- **What to work on**
Reproduce every one of these records line for line, without changing a character.

(Extracted records)

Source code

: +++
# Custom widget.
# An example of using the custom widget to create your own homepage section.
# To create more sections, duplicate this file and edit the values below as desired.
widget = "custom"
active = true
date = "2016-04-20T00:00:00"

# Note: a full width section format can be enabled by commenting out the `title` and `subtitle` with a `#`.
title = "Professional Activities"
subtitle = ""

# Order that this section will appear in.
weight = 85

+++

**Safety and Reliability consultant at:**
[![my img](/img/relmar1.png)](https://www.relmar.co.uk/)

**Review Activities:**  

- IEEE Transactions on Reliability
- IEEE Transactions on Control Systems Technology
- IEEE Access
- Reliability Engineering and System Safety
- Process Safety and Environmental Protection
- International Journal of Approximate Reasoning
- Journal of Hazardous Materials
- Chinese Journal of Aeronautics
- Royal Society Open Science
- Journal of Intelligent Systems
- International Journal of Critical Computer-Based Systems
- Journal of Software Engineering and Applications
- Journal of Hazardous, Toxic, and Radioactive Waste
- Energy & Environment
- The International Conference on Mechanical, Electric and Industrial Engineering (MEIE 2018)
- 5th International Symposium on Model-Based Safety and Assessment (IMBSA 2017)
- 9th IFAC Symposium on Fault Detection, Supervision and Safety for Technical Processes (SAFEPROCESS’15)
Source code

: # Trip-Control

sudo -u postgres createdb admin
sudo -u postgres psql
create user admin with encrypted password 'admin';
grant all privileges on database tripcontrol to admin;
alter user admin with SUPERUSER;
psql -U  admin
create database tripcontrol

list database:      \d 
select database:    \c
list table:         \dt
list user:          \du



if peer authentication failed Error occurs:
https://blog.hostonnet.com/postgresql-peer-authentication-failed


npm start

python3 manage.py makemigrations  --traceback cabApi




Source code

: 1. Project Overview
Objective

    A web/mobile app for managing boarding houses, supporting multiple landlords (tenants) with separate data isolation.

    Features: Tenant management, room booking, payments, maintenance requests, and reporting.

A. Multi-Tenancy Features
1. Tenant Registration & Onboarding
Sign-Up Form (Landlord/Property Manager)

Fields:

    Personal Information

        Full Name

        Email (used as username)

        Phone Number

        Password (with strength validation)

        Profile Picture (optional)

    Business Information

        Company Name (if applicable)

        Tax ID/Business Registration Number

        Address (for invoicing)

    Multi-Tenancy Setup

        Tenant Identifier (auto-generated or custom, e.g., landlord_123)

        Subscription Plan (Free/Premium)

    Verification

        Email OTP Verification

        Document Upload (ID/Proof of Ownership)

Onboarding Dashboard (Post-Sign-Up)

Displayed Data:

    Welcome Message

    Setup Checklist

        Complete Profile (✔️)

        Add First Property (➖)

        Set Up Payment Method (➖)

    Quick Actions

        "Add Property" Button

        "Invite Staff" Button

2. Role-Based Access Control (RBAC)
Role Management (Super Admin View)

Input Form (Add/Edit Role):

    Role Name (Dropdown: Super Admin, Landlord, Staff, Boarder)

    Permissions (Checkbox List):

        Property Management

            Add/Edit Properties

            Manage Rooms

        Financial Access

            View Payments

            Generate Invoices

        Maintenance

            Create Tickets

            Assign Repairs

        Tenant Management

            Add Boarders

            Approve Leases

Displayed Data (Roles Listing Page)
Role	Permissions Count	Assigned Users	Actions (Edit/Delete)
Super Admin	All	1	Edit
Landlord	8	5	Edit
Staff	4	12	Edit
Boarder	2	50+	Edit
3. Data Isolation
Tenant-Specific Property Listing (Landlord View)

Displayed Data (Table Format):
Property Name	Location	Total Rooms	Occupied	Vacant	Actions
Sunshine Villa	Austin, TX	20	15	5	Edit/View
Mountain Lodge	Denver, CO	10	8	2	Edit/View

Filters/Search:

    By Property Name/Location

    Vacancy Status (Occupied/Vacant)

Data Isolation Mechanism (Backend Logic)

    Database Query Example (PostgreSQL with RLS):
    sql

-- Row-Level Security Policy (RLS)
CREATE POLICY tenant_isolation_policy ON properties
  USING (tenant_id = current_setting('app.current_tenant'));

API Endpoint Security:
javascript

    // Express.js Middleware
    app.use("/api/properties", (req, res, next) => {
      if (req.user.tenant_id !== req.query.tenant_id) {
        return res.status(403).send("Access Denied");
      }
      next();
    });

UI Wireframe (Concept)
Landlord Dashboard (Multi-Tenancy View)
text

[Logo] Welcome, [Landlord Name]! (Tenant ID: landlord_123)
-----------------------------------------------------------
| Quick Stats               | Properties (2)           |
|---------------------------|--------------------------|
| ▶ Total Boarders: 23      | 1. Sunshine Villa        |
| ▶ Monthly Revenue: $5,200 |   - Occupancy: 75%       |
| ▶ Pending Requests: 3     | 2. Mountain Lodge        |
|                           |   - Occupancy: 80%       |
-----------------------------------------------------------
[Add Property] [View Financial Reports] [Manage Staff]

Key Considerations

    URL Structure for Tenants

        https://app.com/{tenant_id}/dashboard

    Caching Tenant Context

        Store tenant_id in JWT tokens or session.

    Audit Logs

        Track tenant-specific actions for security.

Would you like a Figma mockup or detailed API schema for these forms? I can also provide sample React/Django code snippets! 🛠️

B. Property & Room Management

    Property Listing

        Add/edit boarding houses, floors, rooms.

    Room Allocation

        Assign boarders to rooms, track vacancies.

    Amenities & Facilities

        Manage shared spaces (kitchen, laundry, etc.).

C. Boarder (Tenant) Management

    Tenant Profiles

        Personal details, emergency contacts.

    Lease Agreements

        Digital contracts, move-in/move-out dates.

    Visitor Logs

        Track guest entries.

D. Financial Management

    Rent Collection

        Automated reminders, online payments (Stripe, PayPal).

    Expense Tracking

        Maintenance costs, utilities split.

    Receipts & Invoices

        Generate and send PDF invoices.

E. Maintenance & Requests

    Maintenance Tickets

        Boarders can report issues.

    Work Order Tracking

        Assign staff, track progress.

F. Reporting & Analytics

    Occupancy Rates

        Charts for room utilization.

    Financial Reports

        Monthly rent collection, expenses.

- **Your response**
Source code

: +++
# Custom widget.
# An example of using the custom widget to create your own homepage section.
# To create more sections, duplicate this file and edit the values below as desired.
widget = "custom"
active = true
date = "2016-04-20T00:00:00"

# Note: a full width section format can be enabled by commenting out the `title` and `subtitle` with a `#`.
title = "Professional Activities"
subtitle = ""

# Order that this section will appear in.
weight = 85

+++

**Safety and Reliability consultant at:**
[![my img](/img/relmar1.png)](https://www.relmar.co.uk/)

**Review Activities:**  

- IEEE Transactions on Reliability
- IEEE Transactions on Control Systems Technology
- IEEE Access
- Reliability Engineering and System Safety
- Process Safety and Environmental Protection
- International Journal of Approximate Reasoning
- Journal of Hazardous Materials
- Chinese Journal of Aeronautics
- Royal Society Open Science
- Journal of Intelligent Systems
- International Journal of Critical Computer-Based Systems
- Journal of Software Engineering and Applications
- Journal of Hazardous, Toxic, and Radioactive Waste
- Energy & Environment
- The International Conference on Mechanical, Electric and Industrial Engineering (MEIE 2018)
- 5th International Symposium on Model-Based Safety and Assessment (IMBSA 2017)
- 9th IFAC Symposium on Fault Detection, Supervision and Safety for Technical Processes (SAFEPROCESS’15)
Source code

: # Trip-Control

sudo -u postgres createdb admin
sudo -u postgres psql
create user admin with encrypted password 'admin';
grant all privileges on database tripcontrol to admin;
alter user admin with SUPERUSER;
psql -U  admin
create database tripcontrol

list database:      \d 
select database:    \c
list table:         \dt
list user:          \du



if peer authentication failed Error occurs:
https://blog.hostonnet.com/postgresql-peer-authentication-failed


npm start

python3 manage.py makemigrations  --traceback cabApi




Source code

: 1. Project Overview
Objective

    A web/mobile app for managing boarding houses, supporting multiple landlords (tenants) with separate data isolation.

    Features: Tenant management, room booking, payments, maintenance requests, and reporting.

A. Multi-Tenancy Features
1. Tenant Registration & Onboarding
Sign-Up Form (Landlord/Property Manager)

Fields:

    Personal Information

        Full Name

        Email (used as username)

        Phone Number

        Password (with strength validation)

        Profile Picture (optional)

    Business Information

        Company Name (if applicable)

        Tax ID/Business Registration Number

        Address (for invoicing)

    Multi-Tenancy Setup

        Tenant Identifier (auto-generated or custom, e.g., landlord_123)

        Subscription Plan (Free/Premium)

    Verification

        Email OTP Verification

        Document Upload (ID/Proof of Ownership)

Onboarding Dashboard (Post-Sign-Up)

Displayed Data:

    Welcome Message

    Setup Checklist

        Complete Profile (✔️)

        Add First Property (➖)

        Set Up Payment Method (➖)

    Quick Actions

        "Add Property" Button

        "Invite Staff" Button

2. Role-Based Access Control (RBAC)
Role Management (Super Admin View)

Input Form (Add/Edit Role):

    Role Name (Dropdown: Super Admin, Landlord, Staff, Boarder)

    Permissions (Checkbox List):

        Property Management

            Add/Edit Properties

            Manage Rooms

        Financial Access

            View Payments

            Generate Invoices

        Maintenance

            Create Tickets

            Assign Repairs

        Tenant Management

            Add Boarders

            Approve Leases

Displayed Data (Roles Listing Page)
Role	Permissions Count	Assigned Users	Actions (Edit/Delete)
Super Admin	All	1	Edit
Landlord	8	5	Edit
Staff	4	12	Edit
Boarder	2	50+	Edit
3. Data Isolation
Tenant-Specific Property Listing (Landlord View)

Displayed Data (Table Format):
Property Name	Location	Total Rooms	Occupied	Vacant	Actions
Sunshine Villa	Austin, TX	20	15	5	Edit/View
Mountain Lodge	Denver, CO	10	8	2	Edit/View

Filters/Search:

    By Property Name/Location

    Vacancy Status (Occupied/Vacant)

Data Isolation Mechanism (Backend Logic)

    Database Query Example (PostgreSQL with RLS):
    sql

-- Row-Level Security Policy (RLS)
CREATE POLICY tenant_isolation_policy ON properties
  USING (tenant_id = current_setting('app.current_tenant'));

API Endpoint Security:
javascript

    // Express.js Middleware
    app.use("/api/properties", (req, res, next) => {
      if (req.user.tenant_id !== req.query.tenant_id) {
        return res.status(403).send("Access Denied");
      }
      next();
    });

UI Wireframe (Concept)
Landlord Dashboard (Multi-Tenancy View)
text

[Logo] Welcome, [Landlord Name]! (Tenant ID: landlord_123)
-----------------------------------------------------------
| Quick Stats               | Properties (2)           |
|---------------------------|--------------------------|
| ▶ Total Boarders: 23      | 1. Sunshine Villa        |
| ▶ Monthly Revenue: $5,200 |   - Occupancy: 75%       |
| ▶ Pending Requests: 3     | 2. Mountain Lodge        |
|                           |   - Occupancy: 80%       |
-----------------------------------------------------------
[Add Property] [View Financial Reports] [Manage Staff]

Key Considerations

    URL Structure for Tenants

        https://app.com/{tenant_id}/dashboard

    Caching Tenant Context

        Store tenant_id in JWT tokens or session.

    Audit Logs

        Track tenant-specific actions for security.

Would you like a Figma mockup or detailed API schema for these forms? I can also provide sample React/Django code snippets! 🛠️

B. Property & Room Management

    Property Listing

        Add/edit boarding houses, floors, rooms.

    Room Allocation

        Assign boarders to rooms, track vacancies.

    Amenities & Facilities

        Manage shared spaces (kitchen, laundry, etc.).

C. Boarder (Tenant) Management

    Tenant Profiles

        Personal details, emergency contacts.

    Lease Agreements

        Digital contracts, move-in/move-out dates.

    Visitor Logs

        Track guest entries.

D. Financial Management

    Rent Collection

        Automated reminders, online payments (Stripe, PayPal).

    Expense Tracking

        Maintenance costs, utilities split.

    Receipts & Invoices

        Generate and send PDF invoices.

E. Maintenance & Requests

    Maintenance Tickets

        Boarders can report issues.

    Work Order Tracking

        Assign staff, track progress.

F. Reporting & Analytics

    Occupancy Rates

        Charts for room utilization.

    Financial Reports

        Monthly rent collection, expenses.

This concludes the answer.